SET PROBLEM: Show each line of the data below that contains the string "Example".

(Stored items from a collection)
>> BEGIN

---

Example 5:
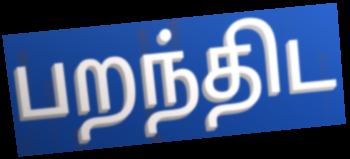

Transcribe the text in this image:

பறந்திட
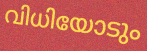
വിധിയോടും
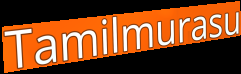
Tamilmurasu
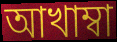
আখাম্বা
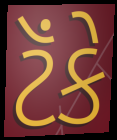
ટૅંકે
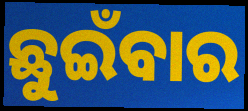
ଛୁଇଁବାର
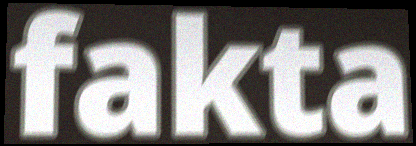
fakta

>> END
>> BEGIN

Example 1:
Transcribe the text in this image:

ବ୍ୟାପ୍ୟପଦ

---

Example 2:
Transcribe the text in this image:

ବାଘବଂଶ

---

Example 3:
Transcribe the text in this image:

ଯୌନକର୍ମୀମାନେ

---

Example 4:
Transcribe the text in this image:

>> END

THE SOLUTION:
Example 5:
Example 1:
Example 2:
Example 3:
Example 4:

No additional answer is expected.